HPE executives revealed plans to deliver Synergy in the second quarter of 2016 at its Discover conference, which took place in London, where the company also launched its Azure Cloud Platform System (CPS). Synergy is a converged system that combines compute, storage and networking fabric into common resource pools controlled through a single API that enables management via the HPE OneView systems management platform.
The unified API combined with its software-defined intelligence and fluid resource pools will let Synergy automatically optimize itself based on specific applications designed either for traditional datacenters or cloud infrastructure. Arista, Capgenini, Chef, Docker, Microsoft, NVIDIA and VMware are among those that have said they will support HPE's new Synergy API in their respective wares.
Synergy is the latest form of so-called composable infrastructure -- a term HPE, Cisco and others are likely to tout more in 2016. Cisco claims it's the first to deliver composable infrastructure with its Cisco UCS M-Series Modular Servers and the Cisco UCS C3260 Rack Server.
As HPE describes Synergy (which it also argues is the first composable infrastructure), it composes physical and virtual resources into any configuration for any application.
"What it has is fluid resources that can dynamically flex to the specific needs of an application in any deployment model, whether it be virtual, physical or bare metal or even in containers," said Ric Lewis, SVP and General Manager of HPE Converged Data Center Infrastructure, during the opening keynote session at the Discover conference.

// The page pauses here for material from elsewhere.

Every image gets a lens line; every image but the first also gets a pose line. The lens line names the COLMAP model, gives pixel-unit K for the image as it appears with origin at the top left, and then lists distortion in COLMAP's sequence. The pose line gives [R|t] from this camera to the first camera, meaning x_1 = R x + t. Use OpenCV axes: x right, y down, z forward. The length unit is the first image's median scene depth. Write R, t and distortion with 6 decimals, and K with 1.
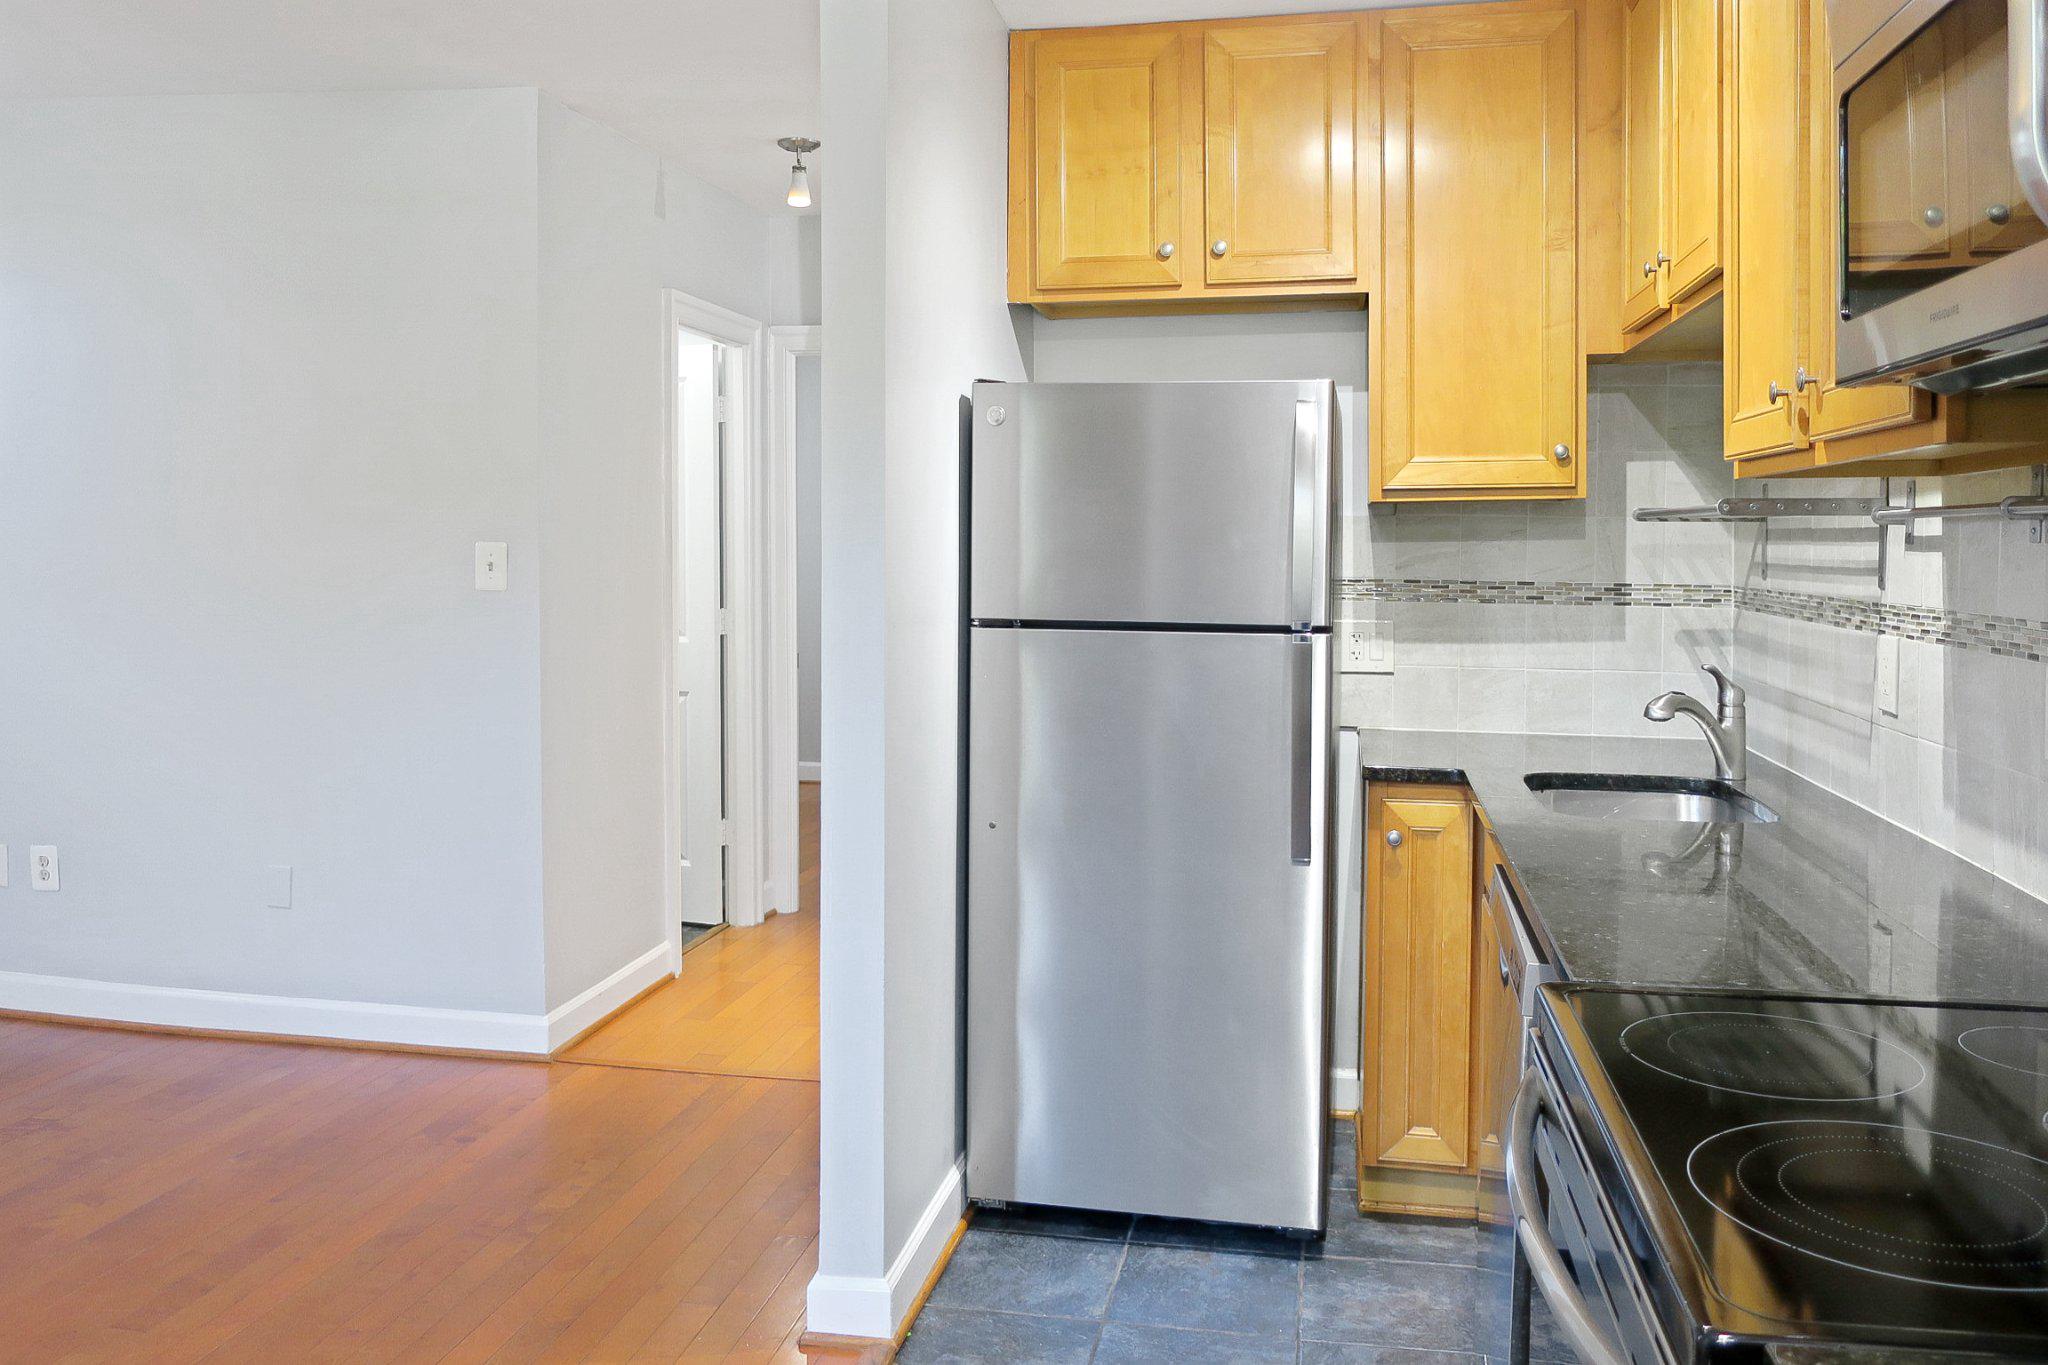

These fluid resource pools are the basis of the unified API, Lewis explained. "It allows ops and developers alike to simply access the resources as code. This infrastructure boots up ready to run a workload. There's not a whole bunch of configuration and things like that you need to do. As you add elements, it auto-identifies those elements and presents them ready to run applications."

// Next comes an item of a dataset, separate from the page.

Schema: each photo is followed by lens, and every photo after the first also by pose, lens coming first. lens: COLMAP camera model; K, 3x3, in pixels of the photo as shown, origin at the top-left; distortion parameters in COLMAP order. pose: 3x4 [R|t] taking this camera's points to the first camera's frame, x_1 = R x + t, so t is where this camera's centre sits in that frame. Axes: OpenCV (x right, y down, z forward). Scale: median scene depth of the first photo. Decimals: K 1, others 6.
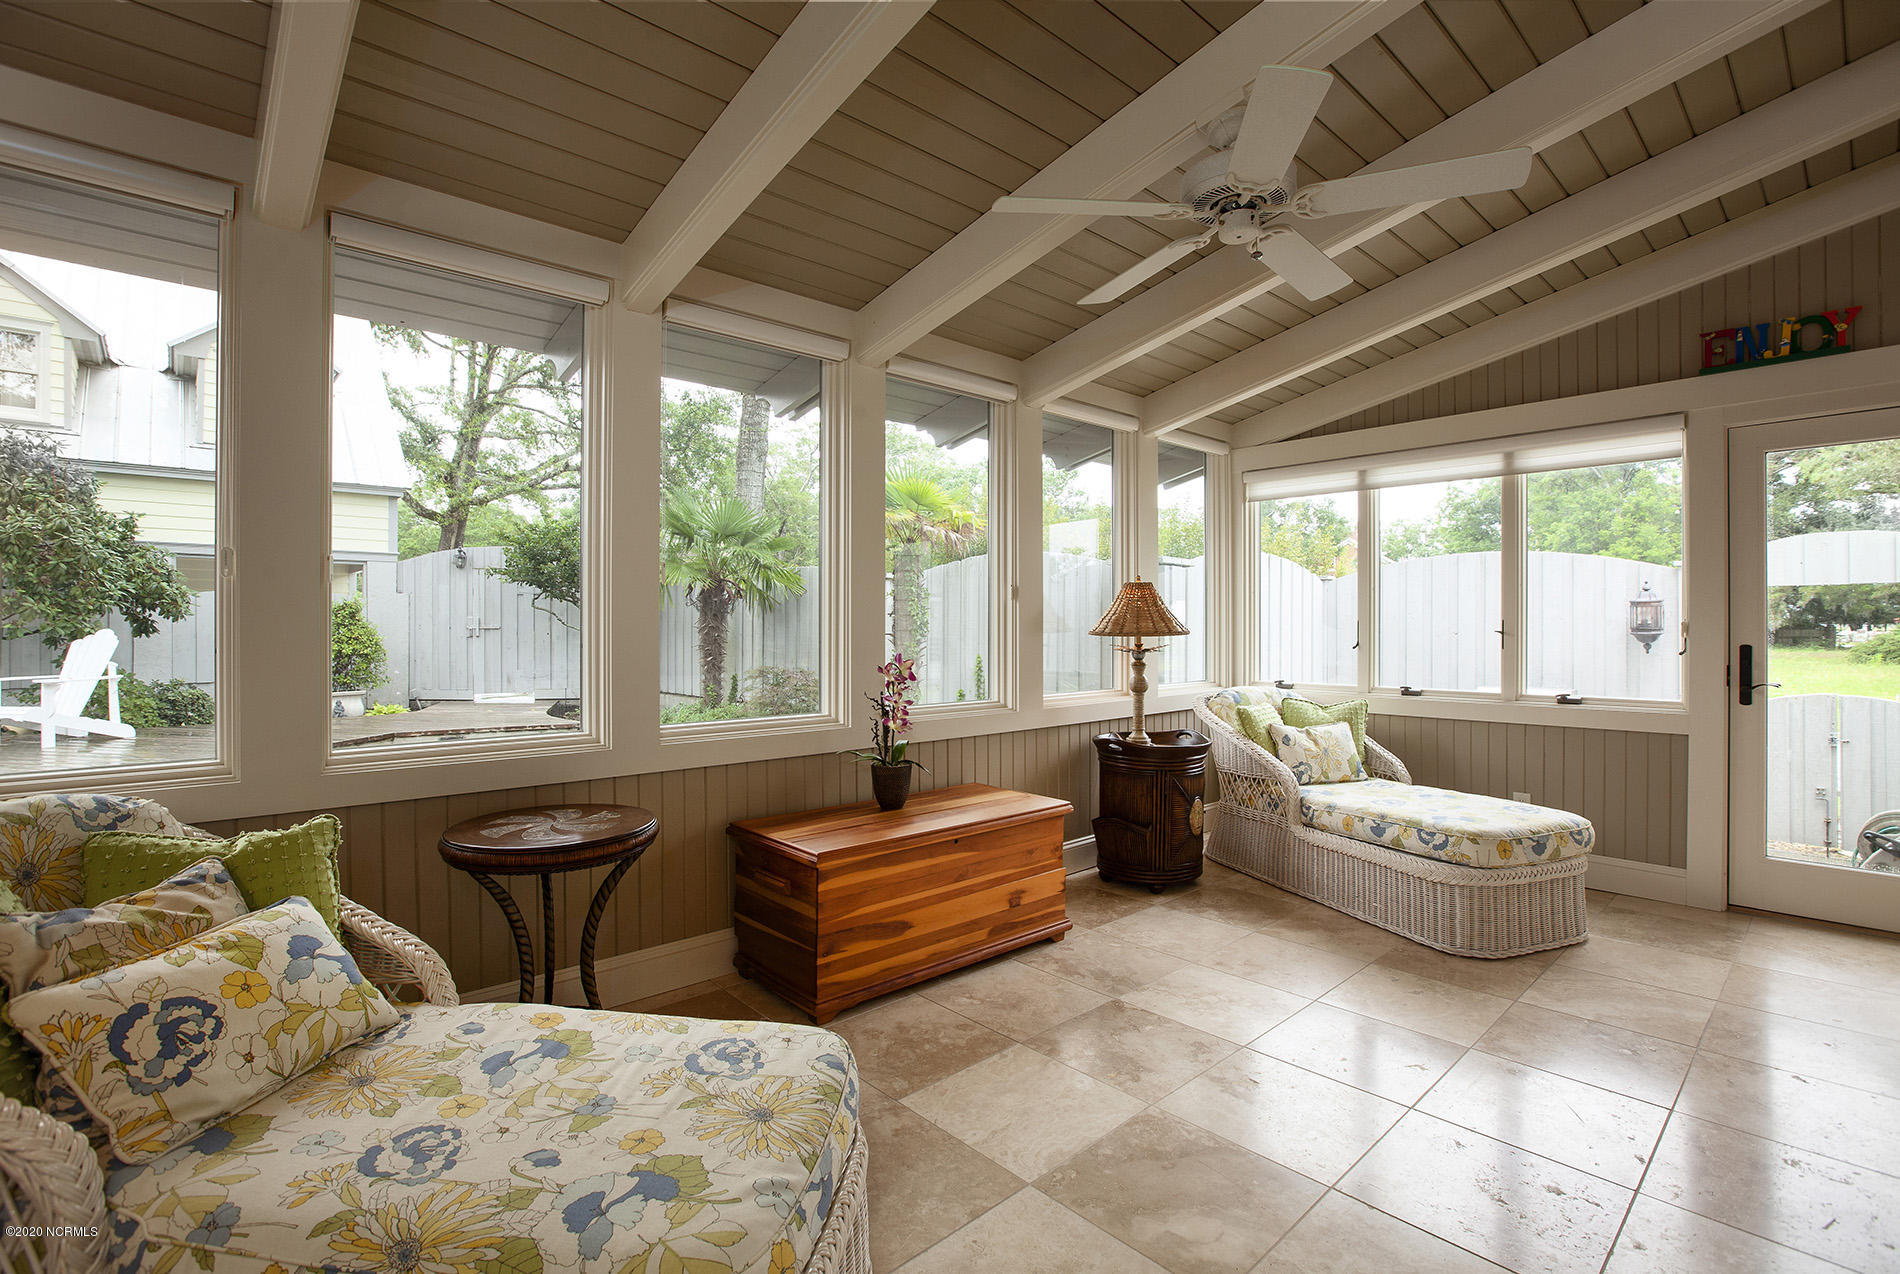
lens RADIAL K [[873.1, 0, 949.7], [0, 873.1, 637.6], [0, 0, 1]] dist [-0.040513, 0.006647]
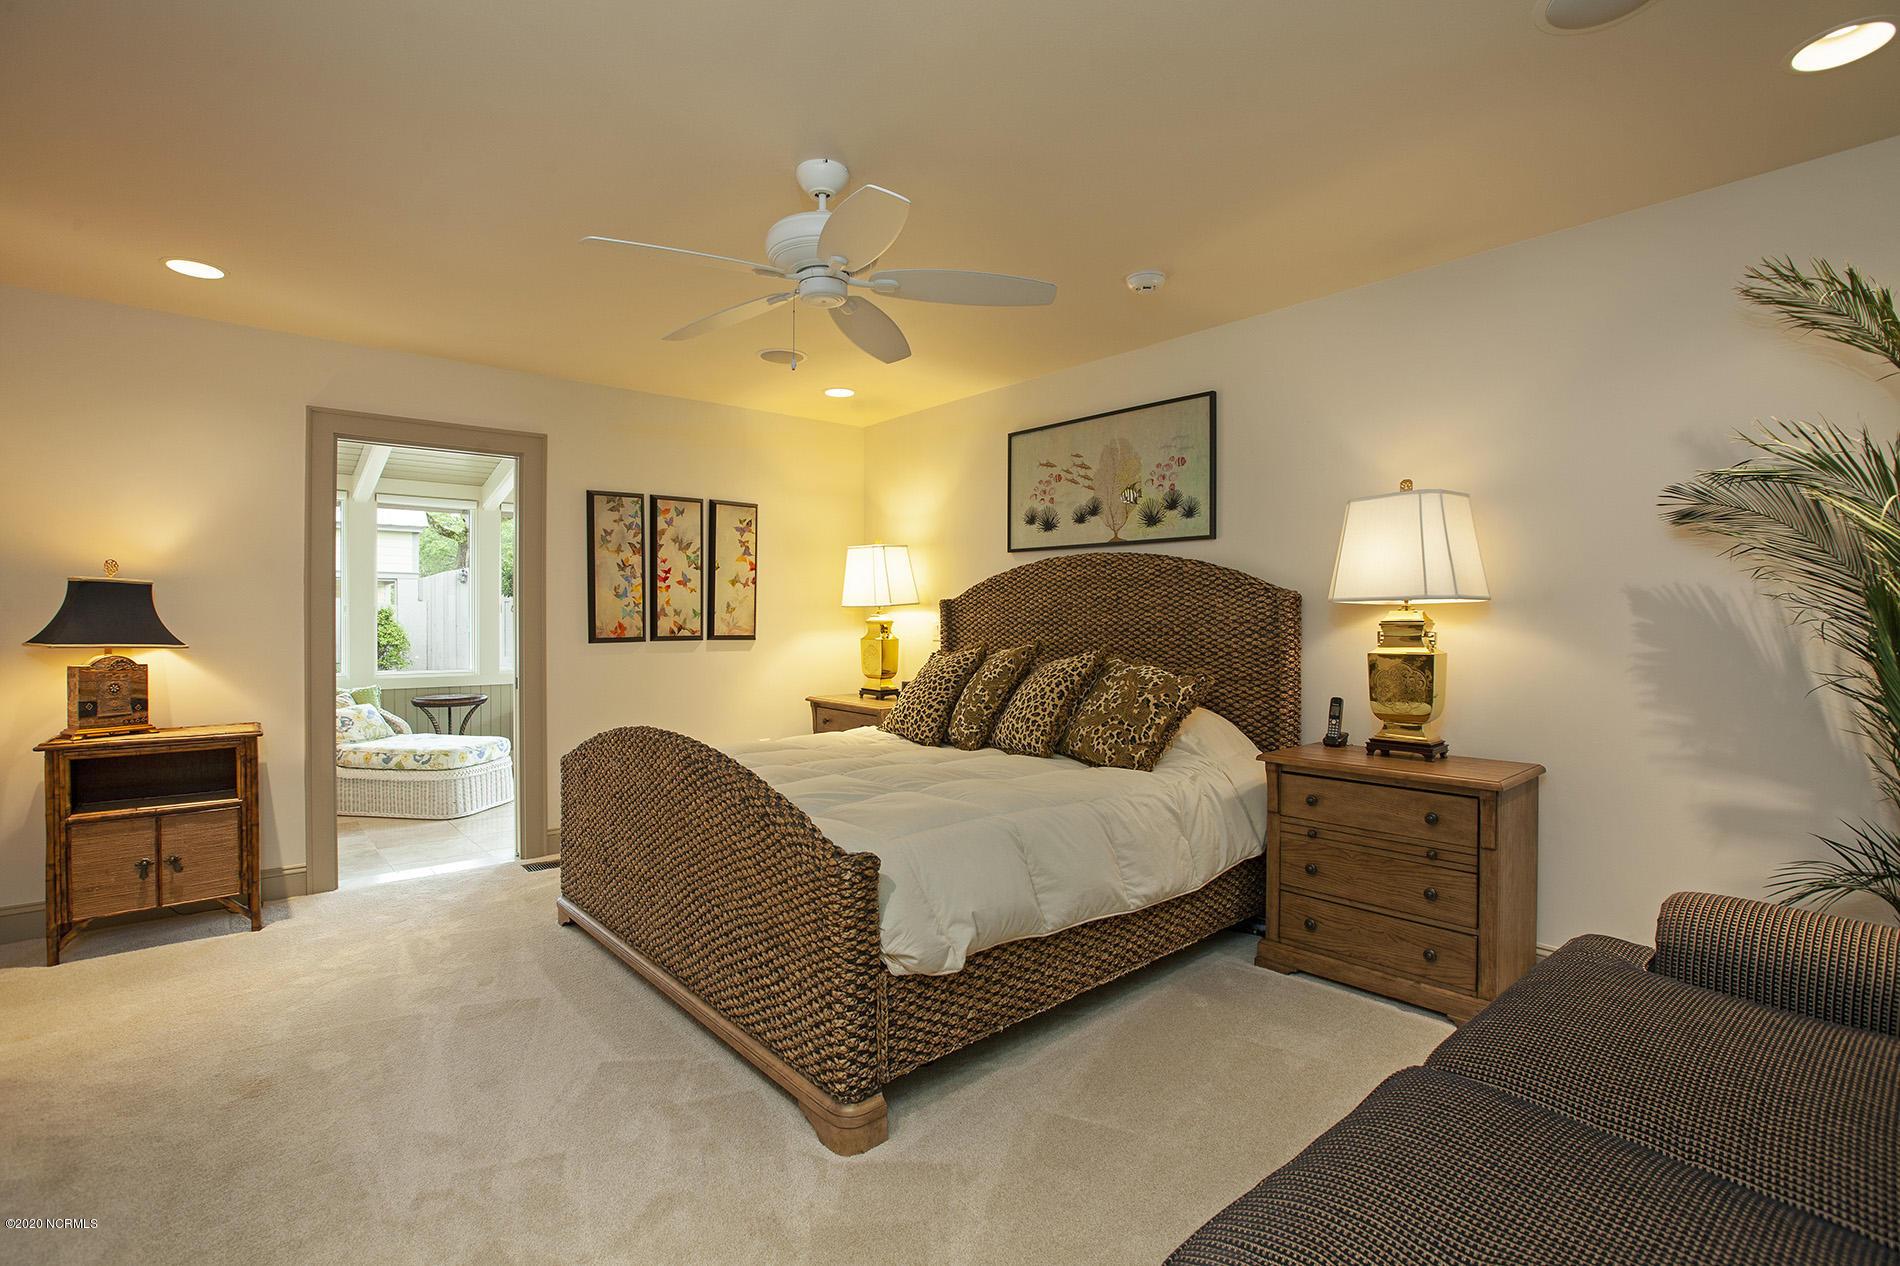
lens RADIAL K [[873.1, 0, 941.8], [0, 873.1, 632.9], [0, 0, 1]] dist [-0.040513, 0.006647]
pose [[0.999267, -0.001103, -0.038269, 0.856219], [0.001204, 0.999996, 0.002617, -0.006758], [0.038266, -0.002661, 0.999264, -1.207821]]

The unified API provides a single interface to diagnose, discover, provision, search and update Synergy. Lewis emphasized the compsable API is based on a single line of code designed to provision the resources needed for specific applications, which eliminates the need for scripting.
"I like what I see with Synergy," said Patrick Moorhead, president and principal analyst with Moor Insights and Strategy. "It spans server, storage and networking. It uses fluid resource pools across many different environments. The key is the Synergy API." That said, IT decision makers will need to determine whether a composable infrastructure such as Synergy is suited to their applications and workloads.
It's important for enterprises to have the ability to cost compare to traditional racks and blades, even though comparing cost alone misses the point," he said. "There is a cost to composable's speed and flexibility, and enterprises will want to know what that is."